Desde su inicio a fines de 2011, la Celac fue impulsada como una entidad de preservación de un espacio común frente a las intervenciones de las potencias extranjeras.
La exclusión deliberada de Estados Unidos y de Canadá tuvo siempre como contraparte la aceptación de todos los mandatarios que se quisieran involucrar en este proyecto de integración, más allá de su pensamiento político, en torno a la solución a problemáticas comunes como la pobreza, el hambre, el desarrollo, posteriormente, el cambio climático y, sobre todo desde la pandemia, la crisis sanitaria y de salud pública.
Por desinterés en el espacio regional, por falta de convicciones en torno a los mecanismos de articulación y de integración o bien, y principalmente, por un deseo expreso en el acercamiento a los Estados Unidos antes que en el despliegue de iniciativas cooperativas respecto a problemáticas comunes en territorio latinoamericano, lo cierto es que en esta oportunidad resultó notoria la retracción de la derecha en un ámbito como es el de la Celac.

_REGISTROS ENUMERADOS_.
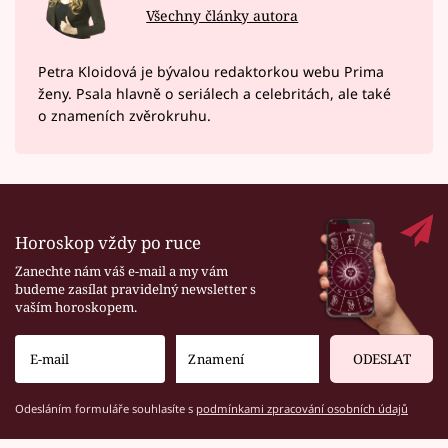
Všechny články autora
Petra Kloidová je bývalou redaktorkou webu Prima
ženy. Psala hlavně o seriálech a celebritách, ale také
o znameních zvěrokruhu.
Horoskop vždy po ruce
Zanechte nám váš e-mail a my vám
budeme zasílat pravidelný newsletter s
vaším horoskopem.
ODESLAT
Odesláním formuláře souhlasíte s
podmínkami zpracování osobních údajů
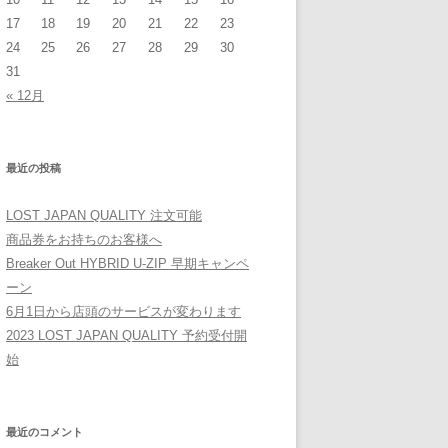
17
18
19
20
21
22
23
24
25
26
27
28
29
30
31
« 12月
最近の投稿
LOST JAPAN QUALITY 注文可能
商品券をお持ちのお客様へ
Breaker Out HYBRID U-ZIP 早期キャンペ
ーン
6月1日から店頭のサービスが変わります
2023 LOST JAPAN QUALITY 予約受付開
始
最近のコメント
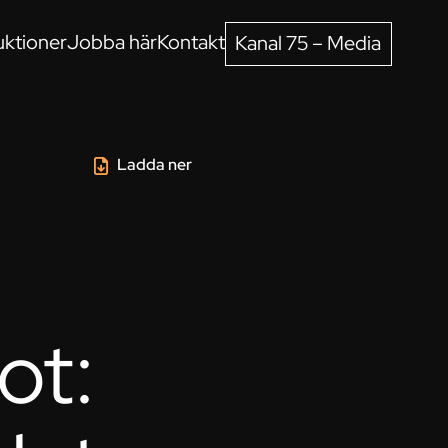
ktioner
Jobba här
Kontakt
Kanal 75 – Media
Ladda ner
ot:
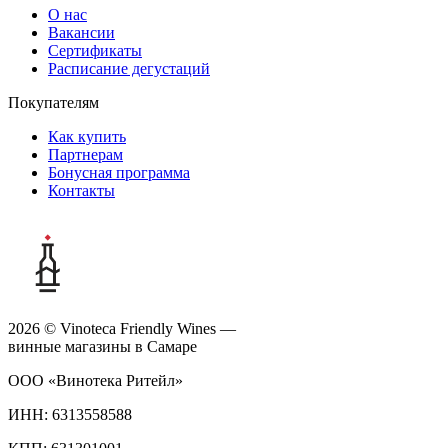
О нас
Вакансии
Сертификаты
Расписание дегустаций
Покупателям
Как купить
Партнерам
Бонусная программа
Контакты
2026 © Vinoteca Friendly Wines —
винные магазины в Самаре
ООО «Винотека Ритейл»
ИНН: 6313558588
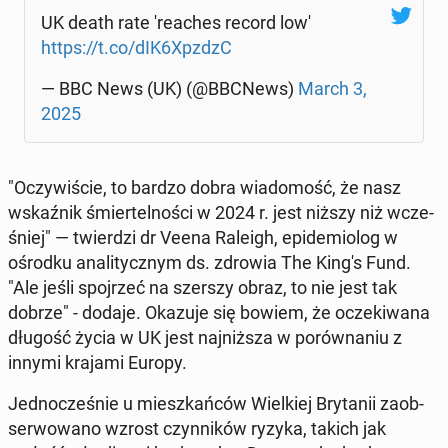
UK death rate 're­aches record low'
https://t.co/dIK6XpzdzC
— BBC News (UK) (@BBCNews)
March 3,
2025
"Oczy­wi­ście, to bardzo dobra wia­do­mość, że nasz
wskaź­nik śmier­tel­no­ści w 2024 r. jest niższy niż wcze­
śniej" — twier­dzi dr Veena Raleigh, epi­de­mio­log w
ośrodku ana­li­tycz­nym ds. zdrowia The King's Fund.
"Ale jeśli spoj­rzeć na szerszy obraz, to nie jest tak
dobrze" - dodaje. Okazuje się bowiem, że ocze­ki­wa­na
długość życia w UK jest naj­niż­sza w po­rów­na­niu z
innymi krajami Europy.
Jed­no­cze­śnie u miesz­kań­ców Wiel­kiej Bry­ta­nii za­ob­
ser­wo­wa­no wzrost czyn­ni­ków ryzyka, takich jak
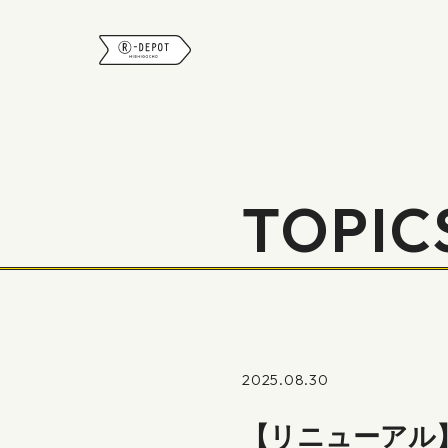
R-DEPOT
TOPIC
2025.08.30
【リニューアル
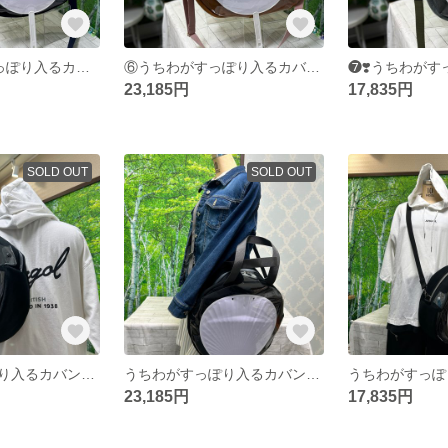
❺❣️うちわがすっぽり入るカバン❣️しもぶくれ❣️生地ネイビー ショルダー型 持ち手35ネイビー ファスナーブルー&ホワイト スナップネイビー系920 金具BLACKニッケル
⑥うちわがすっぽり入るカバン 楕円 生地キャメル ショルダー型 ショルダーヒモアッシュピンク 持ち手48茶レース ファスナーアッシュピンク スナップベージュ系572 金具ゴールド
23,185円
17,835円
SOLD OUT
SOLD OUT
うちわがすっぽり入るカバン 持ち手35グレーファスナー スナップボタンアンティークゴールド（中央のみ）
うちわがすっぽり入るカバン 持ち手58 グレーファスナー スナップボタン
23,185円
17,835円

_OBJETIVO DE LA TAREA_. Imprime completo y sin ningún cambio el texto sobre la Celac que aparece arriba.

_RESPUESTA ESCRITA_.
Desde su inicio a fines de 2011, la Celac fue impulsada como una entidad de preservación de un espacio común frente a las intervenciones de las potencias extranjeras.
La exclusión deliberada de Estados Unidos y de Canadá tuvo siempre como contraparte la aceptación de todos los mandatarios que se quisieran involucrar en este proyecto de integración, más allá de su pensamiento político, en torno a la solución a problemáticas comunes como la pobreza, el hambre, el desarrollo, posteriormente, el cambio climático y, sobre todo desde la pandemia, la crisis sanitaria y de salud pública.
Por desinterés en el espacio regional, por falta de convicciones en torno a los mecanismos de articulación y de integración o bien, y principalmente, por un deseo expreso en el acercamiento a los Estados Unidos antes que en el despliegue de iniciativas cooperativas respecto a problemáticas comunes en territorio latinoamericano, lo cierto es que en esta oportunidad resultó notoria la retracción de la derecha en un ámbito como es el de la Celac.